In late April of 2014, the Air Force inaugurated a new capability for GPS satellites with the broadcast of two new signals. GPS users wouldn't have noticed any difference because no current GPS recovers are set up to use these signals yet, but these civilian navigation (CNAV) signals will soon provide more accuracy and redundancy
The new signals are called L2C and L5. They join the standard L1 and L2 signals that GPS satellites have broadcast since the beginning (the L3 frequency transmits data on detected nuclear detonations in the atmosphere; the L4 frequency is not used).
The 1575.42 MHz L1 frequency broadcasts both the civilian signal and an encrypted precision military signal (exactly how these two data streams are modulated onto a single frequency is an obscure topic beyond our scope here).
Meanwhile, the 1227.60 MHz L2 signal also receives multiple modulation inputs and sends data for a second encrypted precision military signal.
Note that military receivers have two signals available. This is important for maximum accuracy because a important source of error is caused by GPS signals passing through the charged particles in the ionosphere. If you are receiving just one signal, you have no way of knowing how much error has been incurred. However, with two known frequencies you can compare them, determine the effect of the ionosphere and remove it from your calculations.
Now, the new L2C signal will provide a second civilian signal, allowing civilian GPS receivers to cancel out ionospheric error, making them more accurate.

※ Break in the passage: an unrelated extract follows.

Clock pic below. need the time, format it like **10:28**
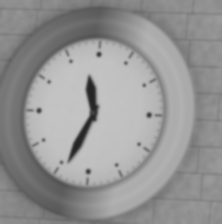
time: **11:34**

The other new signal at 1176.45 MHz is L5. This signal will provide several advantages, including higher transmit power than the signals at the L1 and L2 frequencies, will provide a back up signal and it modern signal design will give it robust forward error correction and multiple message types. It is broadcast at a frequency in the aviation frequency band and will be used extensively by civilian airliners.
Right now the Air Force is testing the L2C and L5 frequencies, with initial operational capability set for December of 2014. Currently 13 of the 31 operational satellites can broadcast the L2C signal and six satellites can broadcast both L2C and L5. As the other six of the Block IIF satellites and the new Block IIIA spacecraft are launched into the the constellation, all GPS satellites will eventually have the capability to send both L2C and L5. Users GPS units will need to be designed to take advantage of the added accuracy and redundancy of the new signals.
The upshot of these improvements will be even more accuracy and reliability from GPS.